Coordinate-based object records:
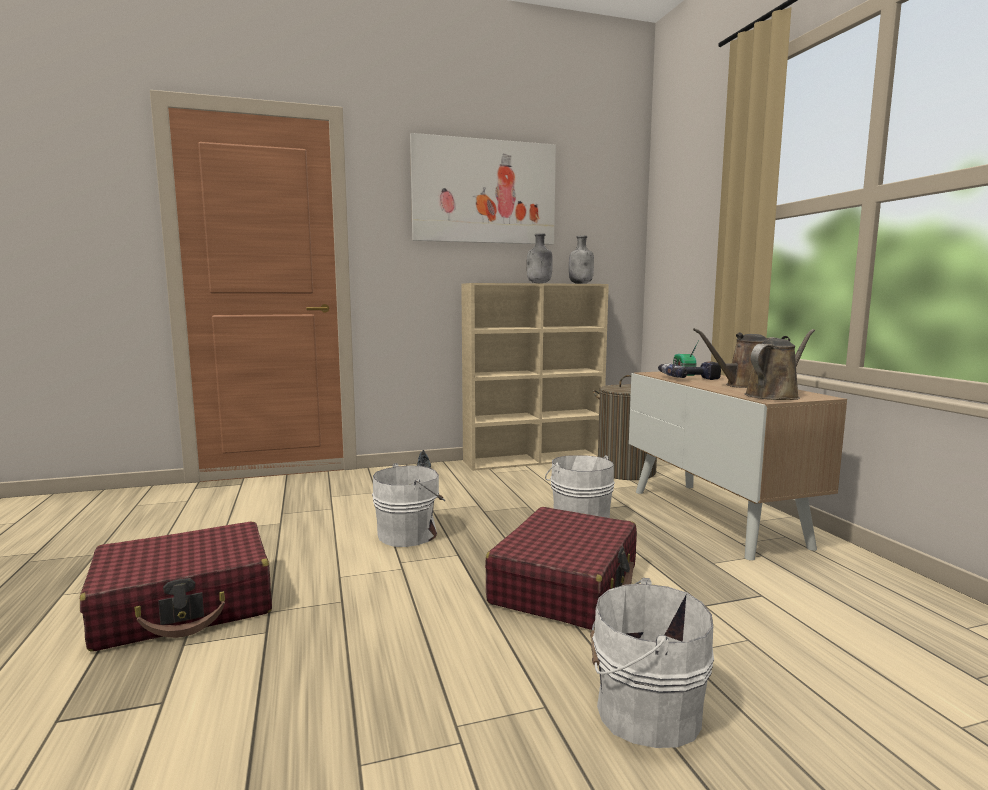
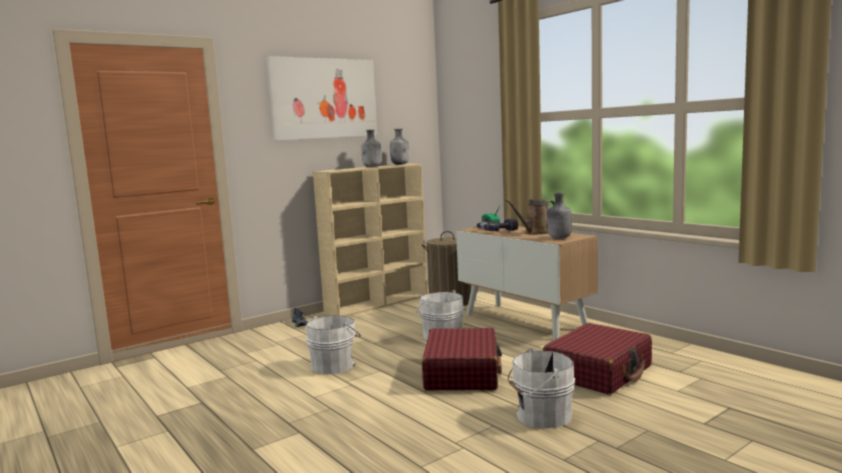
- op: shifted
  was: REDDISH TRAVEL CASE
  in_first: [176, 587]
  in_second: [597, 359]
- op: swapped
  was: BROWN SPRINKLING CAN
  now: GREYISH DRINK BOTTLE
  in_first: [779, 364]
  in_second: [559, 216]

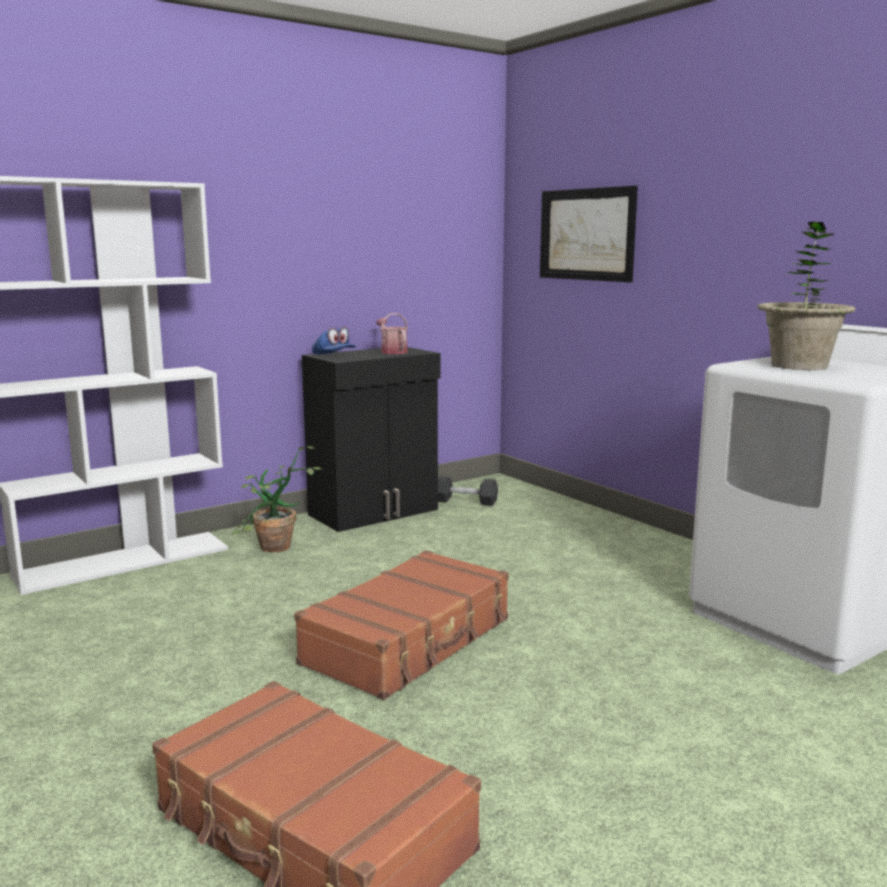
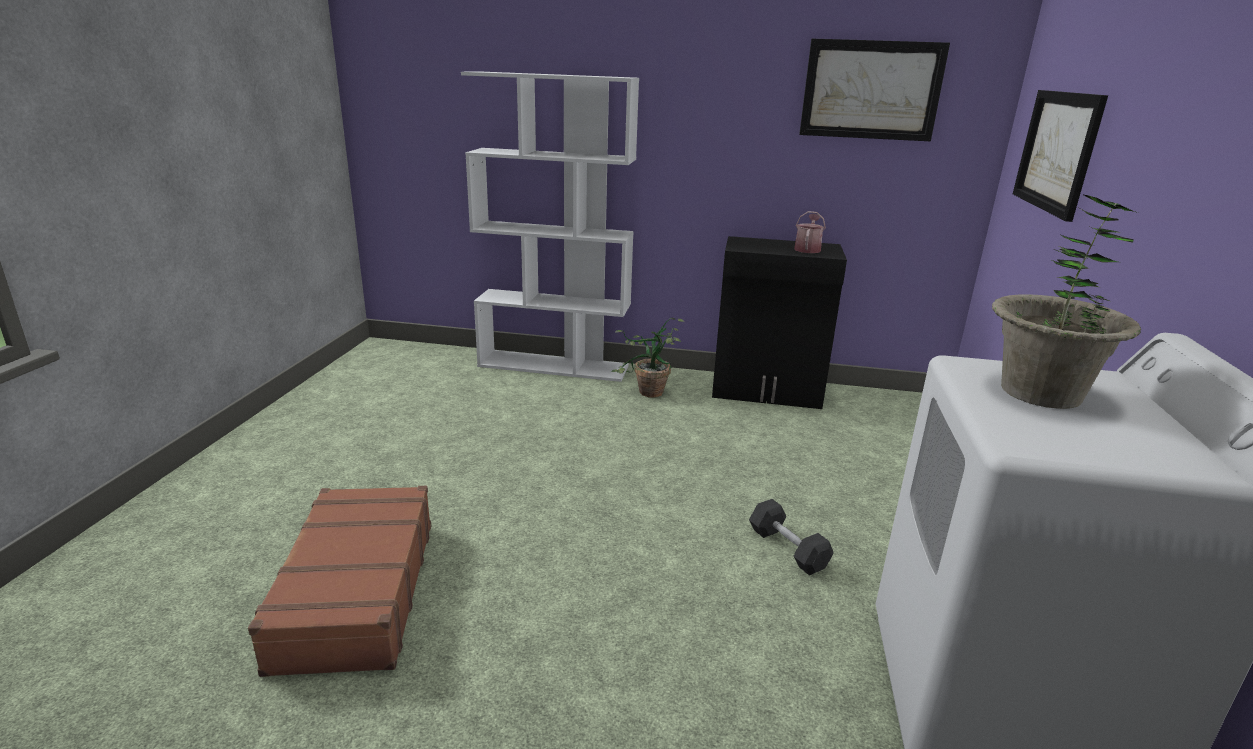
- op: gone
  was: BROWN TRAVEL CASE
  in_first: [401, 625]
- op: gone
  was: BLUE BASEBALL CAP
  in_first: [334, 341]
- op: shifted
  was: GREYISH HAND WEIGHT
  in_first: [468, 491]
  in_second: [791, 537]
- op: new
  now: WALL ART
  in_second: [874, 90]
==
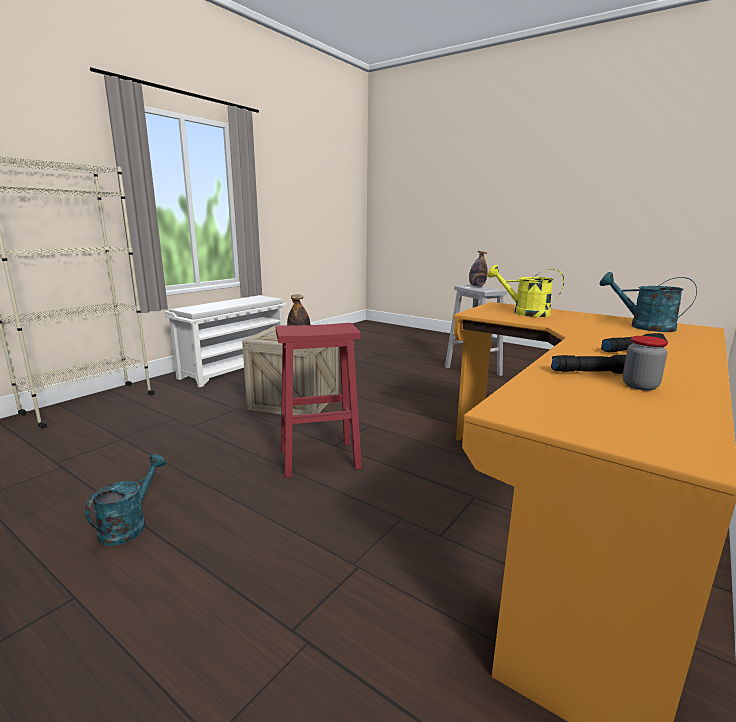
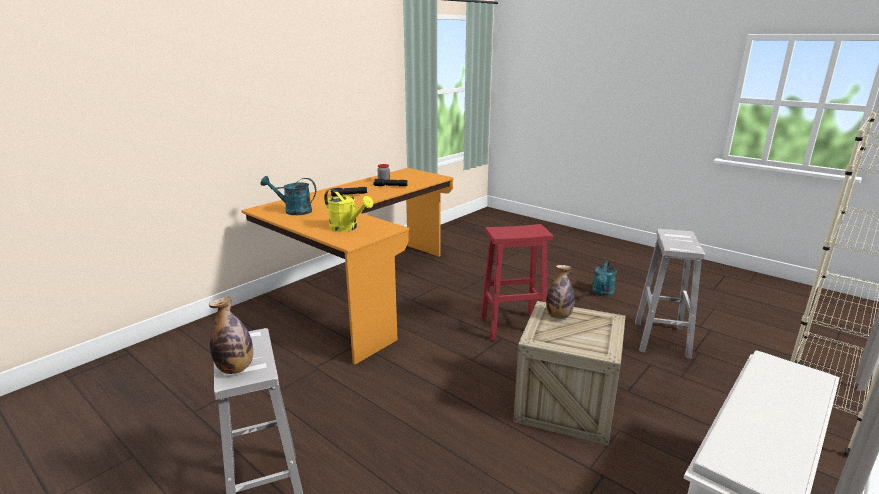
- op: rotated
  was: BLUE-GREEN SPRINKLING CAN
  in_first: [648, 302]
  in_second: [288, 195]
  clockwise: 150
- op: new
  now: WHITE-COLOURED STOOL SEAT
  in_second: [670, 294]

Required work: Copy out each line of the data above, exactly, if it lies between the line holding "in_first: [176, 587]" and the line holding "in_first: [779, 364]", inclusive; copy no other line.

Solution for this problem:
  in_first: [176, 587]
  in_second: [597, 359]
- op: swapped
  was: BROWN SPRINKLING CAN
  now: GREYISH DRINK BOTTLE
  in_first: [779, 364]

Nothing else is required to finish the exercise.